Adicionalmente, merecem análise os impactos desses instrumentos no resultado final das eleições e, por consequência, na qualidade dos escolhidos.
Vejo como positiva a possibilidade de reeleição dos prefeitos, governadores e do Presidente da República. Num mandato de quatro anos perde-se quase todo o primeiro ano na desconstrução dos males e dos bem-feitos da administração anterior, além do tempo necessário para adaptação e aprendizagem.
Da mesma forma, no último ano já não se pode contar com a simpatia e bajulação dos parlamentares, outrora aliados, necessárias para a aprovação dos projetos.
Esses já estão de olho em suas próprias reeleições e ávidos por juntarem-se ao novo círculo de poder. Restam dois anos para o pleno exercício do poder, prazo insuficiente para o atingimento das metas e objetivos realmente importantes
De negativo, no caso brasileiro, em que todos os presidentes, desde 1998, pleitearam e obtiveram a reeleição, nota-se um segundo mandato muito menos eficiente e bem-sucedido que o primeiro.
As crises econômicas enfrentadas por FHC a partir de 1997, o afrouxamento fiscal e moral de Lula a partir de 2005 e o desastre de Dilma a partir de 2014 podem servir de argumentos contrários à reeleição, porém não invalidam a possibilidade do contrário vir a ocorrer.
Um presidente já experimentado no exercício de sua função e desobrigado de acordos e alianças para a próxima eleição poderia voltar-se, efetivamente, para as grandes questões nacionais. Sonhar não custa nada.

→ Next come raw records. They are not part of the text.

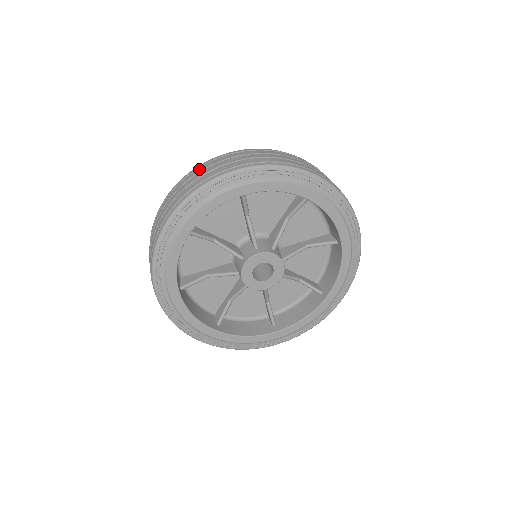
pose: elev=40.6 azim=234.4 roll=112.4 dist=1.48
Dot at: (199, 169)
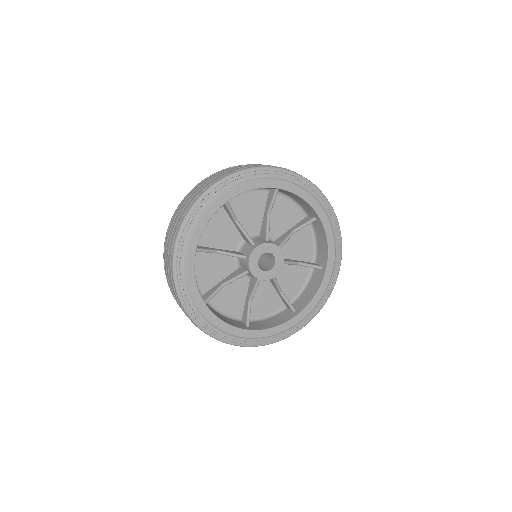
Dot at: occluded
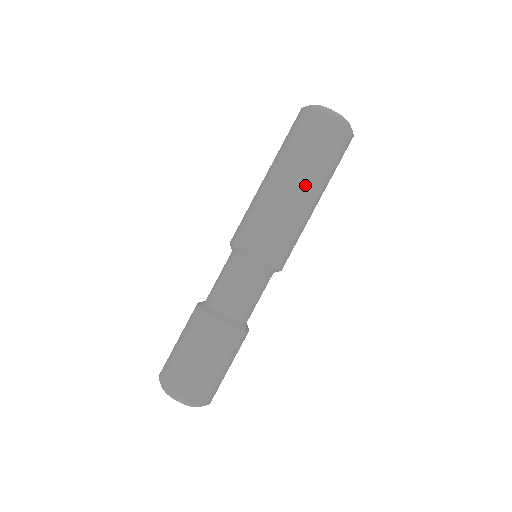
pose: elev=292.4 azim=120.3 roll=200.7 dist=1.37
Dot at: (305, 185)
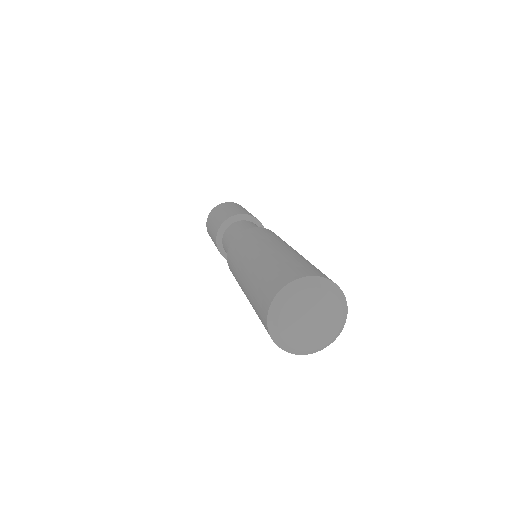
Dot at: occluded
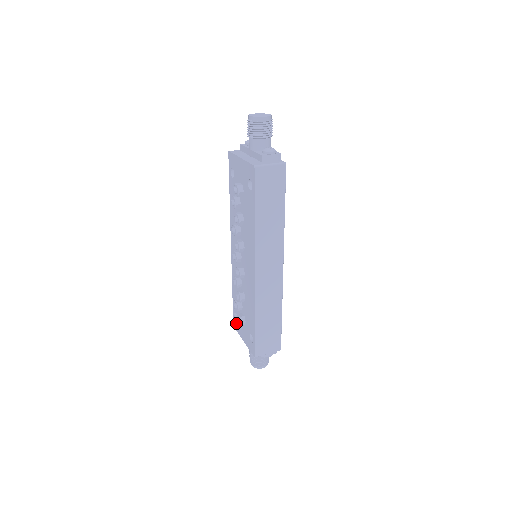
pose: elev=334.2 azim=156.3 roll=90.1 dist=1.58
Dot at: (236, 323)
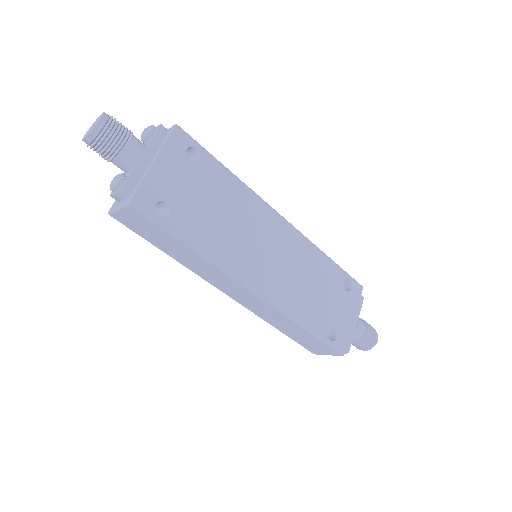
Dot at: occluded
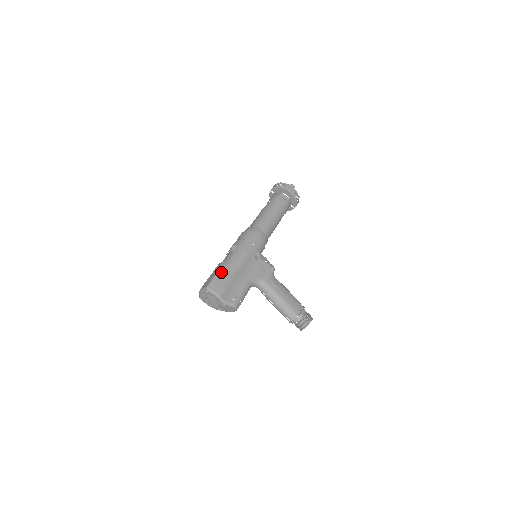
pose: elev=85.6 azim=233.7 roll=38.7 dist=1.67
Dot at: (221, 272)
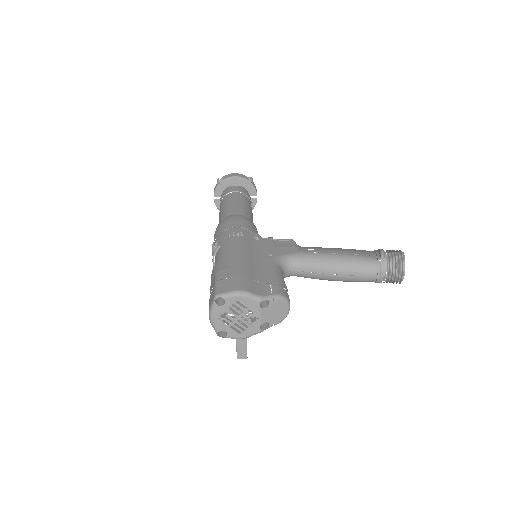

Por sua vez, o segundo turno foi pensado como uma forma de trazer maior legitimidade e representatividade ao eleito, evitando assim eleições de presidentes, governadores e prefeitos com baixos percentuais de votação. E assim, tem sido feito. Ao final do segundo turno, o eleito tem pelo menos 50% mais um dos votos válidos.
Entretanto, o que se nota na prática, é que os votos adicionais do segundo turno, que permitiram ao vitorioso atingir o percentual legal nem sempre denotam adesão ou apoio ao programa e ao pensamento do futuro presidente.
No segundo turno, diante do estreitamento das opções e da derrota de seu candidato inicial, o eleitor brasileiro tem votado, sistematicamente, para impedir a eleição daquele com o qual são maiores suas divergências políticas ou ideológicas.
Permanece, portanto, a baixa representatividade do eleito, que se reflete, também, em sua reduzida base de apoio no Congresso. Para garantir a governabilidade, antes mesmo da posse, é preciso fazer concessões e acordos com políticos e partidos que, ao final, descaracterizam as propostas e metas do presidente eleito. Ninguém até hoje escapou dessa maldição.
Dessa forma, o segundo turno tem servido apenas para o encarecimento e radicalização das campanhas, assim como para a proliferação de candidatos no primeiro turno. Candidatos estes que se “venderão” a um preço muito mais caro que aquele de uma negociação prévia ao primeiro turno.
Melhor seria para o país que tais alianças, por meio de coligações ou federações, fossem apresentadas logo no início da campanha, reduzindo, assim, o número de candidatos àqueles com viabilidade eleitoral e mínima representatividade.
Em tempo: Juscelino foi eleito, em eleição de turno único, com 35% dos votos e conseguiu realizar quase integralmente o seu Plano de Metas. E alguém duvida que ele seria reeleito em 1960 se naquele tempo isso fosse permitido?
Agora parece irrelevante, mas isso teria evitado o golpe militar, os 10 anos de feroz ditadura, os 11 anos da “ditabranda” e, talvez, Bolsonaro estivesse hoje tocando um lojinha de armas de brinquedo no Vale do Ribeira. Sonhar não custa nada.